L'Arménie dit avoir conclu une trêve avec l'Azerbaïdjan, mardi 16 novembre, après une "médiation" de la Russie. Les deux pays se sont livrés des combats durant la journée près de la région disputée du Haut-Karabakh, ce qui a fait craindre la reprise d'une guerre entre Bakou et Erevan. "Avec la médiation de la partie russe, un accord a été atteint pour mettre fin aux tirs à la frontière orientale de l'Arménie", a précisé le ministère arménien de la Défense.

Un soldat arménien a été tué, selon le communiqué, et plusieurs autres ont été blessés dans ces affrontements, dont l'Arménie et l'Azerbaïdjan se sont rejeté la responsabilité tout au long de la journée, en s'accusant mutuellement d'"agression" et de "provocation". L'Arménie avait fait état, dans un premier temps, de plusieurs "morts" côté arménien dans ces combats.

La crainte d'une reprise des hostilités

L'annonce de la trêve est intervenue peu après un appel en ce sens du ministre russe de la Défense, Sergueï Choïgou, qui s'est entretenu au téléphone avec ses homologues arménien et azerbaïdjanais, en exhortant les deux parties "à mettre fin aux actions qui provoquent une escalade des tensions", selon l'armée russe. Le président russe, Vladimir Poutine, s'est pour sa part entretenu au téléphone dans la soirée avec le Premier ministre arménien, Nikol Pachinian.

L'éruption des affrontements entre l'Arménie et l'Azerbaïdjan, qui se sont déjà affrontés dans une guerre pour l'enclave du Haut-Karabakh l'an dernier, a fait craindre la reprise des hostilités entre ces deux pays rivaux du Caucase. Dans ce contexte, le président du Conseil européen, Charles Michel, s'est entretenu (lien en anglais) au téléphone avec les dirigeants arménien et azerbaïdjanais en les appelant à une "désescalade urgente".

Ces derniers événements illustrent l'équilibre précaire qui règne dans la poudrière du Caucase, presque un an jour pour jour après la fin d'un sanglant conflit de six semaines entre l'Azerbaïdjan et l'Arménie au Haut-Karabakh.

◆ ◆ ◆

=== OBJECTIF DE L'EXERCICE ===
Dites si chaque affirmation concorde avec l'extrait, par oui ou par non, en citant mot pour mot le passage qui tranche : (a) La trêve a été conclue grâce à une médiation russe. (b) Selon le communiqué, plusieurs soldats arméniens ont été tués. (c) Charles Michel n'a appelé que le dirigeant arménien.

◆ ◆ ◆

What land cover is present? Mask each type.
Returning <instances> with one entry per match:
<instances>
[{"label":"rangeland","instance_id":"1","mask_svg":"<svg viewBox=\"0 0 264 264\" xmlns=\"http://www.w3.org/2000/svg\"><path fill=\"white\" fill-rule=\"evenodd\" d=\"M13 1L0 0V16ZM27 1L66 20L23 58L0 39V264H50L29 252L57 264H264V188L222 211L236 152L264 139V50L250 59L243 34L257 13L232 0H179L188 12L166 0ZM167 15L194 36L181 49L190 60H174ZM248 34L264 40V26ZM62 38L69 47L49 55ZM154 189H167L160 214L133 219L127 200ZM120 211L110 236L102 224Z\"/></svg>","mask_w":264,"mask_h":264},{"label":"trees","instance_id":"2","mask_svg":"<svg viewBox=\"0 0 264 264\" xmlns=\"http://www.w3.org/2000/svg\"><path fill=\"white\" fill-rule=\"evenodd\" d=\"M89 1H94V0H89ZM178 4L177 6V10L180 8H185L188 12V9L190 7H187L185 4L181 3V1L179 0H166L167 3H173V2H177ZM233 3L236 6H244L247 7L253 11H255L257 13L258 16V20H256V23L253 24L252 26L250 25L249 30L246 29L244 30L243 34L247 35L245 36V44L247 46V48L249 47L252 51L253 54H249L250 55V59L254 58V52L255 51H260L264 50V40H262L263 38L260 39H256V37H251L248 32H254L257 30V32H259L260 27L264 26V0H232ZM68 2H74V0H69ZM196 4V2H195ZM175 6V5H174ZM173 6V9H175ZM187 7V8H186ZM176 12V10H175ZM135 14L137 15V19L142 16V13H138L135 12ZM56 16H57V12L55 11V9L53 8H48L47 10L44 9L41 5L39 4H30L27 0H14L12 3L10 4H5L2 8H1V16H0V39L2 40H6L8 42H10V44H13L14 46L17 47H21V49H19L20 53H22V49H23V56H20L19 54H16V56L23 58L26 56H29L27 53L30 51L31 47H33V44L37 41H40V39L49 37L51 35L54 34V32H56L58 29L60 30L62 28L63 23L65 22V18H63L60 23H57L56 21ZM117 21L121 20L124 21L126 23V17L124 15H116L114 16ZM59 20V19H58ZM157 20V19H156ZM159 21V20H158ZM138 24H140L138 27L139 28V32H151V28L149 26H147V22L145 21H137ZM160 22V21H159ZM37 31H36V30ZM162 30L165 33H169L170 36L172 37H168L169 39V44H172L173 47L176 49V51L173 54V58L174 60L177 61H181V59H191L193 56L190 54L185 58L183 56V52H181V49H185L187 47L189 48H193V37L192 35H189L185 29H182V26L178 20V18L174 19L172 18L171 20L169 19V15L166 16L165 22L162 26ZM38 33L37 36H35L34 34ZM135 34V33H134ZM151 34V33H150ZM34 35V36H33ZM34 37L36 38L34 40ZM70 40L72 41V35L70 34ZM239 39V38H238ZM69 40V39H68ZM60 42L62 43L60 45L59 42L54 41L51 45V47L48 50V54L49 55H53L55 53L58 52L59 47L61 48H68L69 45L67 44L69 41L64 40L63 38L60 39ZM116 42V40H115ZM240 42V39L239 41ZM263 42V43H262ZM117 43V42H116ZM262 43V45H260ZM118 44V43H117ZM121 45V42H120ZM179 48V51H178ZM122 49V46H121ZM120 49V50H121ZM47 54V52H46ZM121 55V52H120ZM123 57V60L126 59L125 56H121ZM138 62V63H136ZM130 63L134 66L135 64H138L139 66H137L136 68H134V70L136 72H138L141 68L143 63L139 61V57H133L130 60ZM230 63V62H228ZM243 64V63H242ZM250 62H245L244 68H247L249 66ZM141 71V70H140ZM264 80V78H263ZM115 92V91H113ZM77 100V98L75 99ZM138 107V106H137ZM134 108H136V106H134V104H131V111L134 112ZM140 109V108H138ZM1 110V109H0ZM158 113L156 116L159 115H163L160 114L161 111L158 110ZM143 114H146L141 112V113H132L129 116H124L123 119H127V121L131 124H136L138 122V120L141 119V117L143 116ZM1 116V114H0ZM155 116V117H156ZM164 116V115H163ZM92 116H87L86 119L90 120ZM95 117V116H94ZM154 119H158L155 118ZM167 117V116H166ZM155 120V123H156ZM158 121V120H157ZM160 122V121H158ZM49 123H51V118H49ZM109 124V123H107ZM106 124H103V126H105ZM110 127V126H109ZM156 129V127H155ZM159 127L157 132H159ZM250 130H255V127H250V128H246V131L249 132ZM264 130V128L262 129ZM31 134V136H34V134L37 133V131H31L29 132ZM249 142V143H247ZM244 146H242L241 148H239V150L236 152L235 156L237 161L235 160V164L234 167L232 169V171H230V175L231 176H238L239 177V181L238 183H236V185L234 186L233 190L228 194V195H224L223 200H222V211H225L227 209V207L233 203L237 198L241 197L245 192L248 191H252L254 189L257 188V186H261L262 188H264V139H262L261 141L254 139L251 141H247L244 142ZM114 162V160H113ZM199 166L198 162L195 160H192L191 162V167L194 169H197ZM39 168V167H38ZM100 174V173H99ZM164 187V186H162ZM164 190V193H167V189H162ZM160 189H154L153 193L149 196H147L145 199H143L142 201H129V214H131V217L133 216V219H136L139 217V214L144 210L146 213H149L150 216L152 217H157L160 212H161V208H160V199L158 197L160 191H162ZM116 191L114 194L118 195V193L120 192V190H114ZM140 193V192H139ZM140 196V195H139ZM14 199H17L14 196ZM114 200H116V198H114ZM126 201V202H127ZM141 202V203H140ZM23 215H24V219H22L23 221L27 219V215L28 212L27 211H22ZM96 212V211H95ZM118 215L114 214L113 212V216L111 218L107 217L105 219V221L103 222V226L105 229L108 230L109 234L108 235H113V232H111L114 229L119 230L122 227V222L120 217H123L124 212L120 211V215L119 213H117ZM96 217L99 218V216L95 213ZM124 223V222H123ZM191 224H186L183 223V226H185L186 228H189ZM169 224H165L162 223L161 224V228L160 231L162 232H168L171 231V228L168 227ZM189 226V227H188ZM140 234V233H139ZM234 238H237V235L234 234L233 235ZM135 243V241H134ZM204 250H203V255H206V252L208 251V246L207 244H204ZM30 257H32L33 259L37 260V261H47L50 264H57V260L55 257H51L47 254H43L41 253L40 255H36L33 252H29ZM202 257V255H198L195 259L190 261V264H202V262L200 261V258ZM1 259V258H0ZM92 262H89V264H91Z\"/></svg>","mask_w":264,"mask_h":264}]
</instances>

◆ ◆ ◆

=== CORRIGÉ ===
(a) Oui : « Avec la médiation de la partie russe, un accord a été atteint ».
(b) Non : « Un soldat arménien a été tué, selon le communiqué ».
(c) Non : « au téléphone avec les dirigeants arménien et azerbaïdjanais ».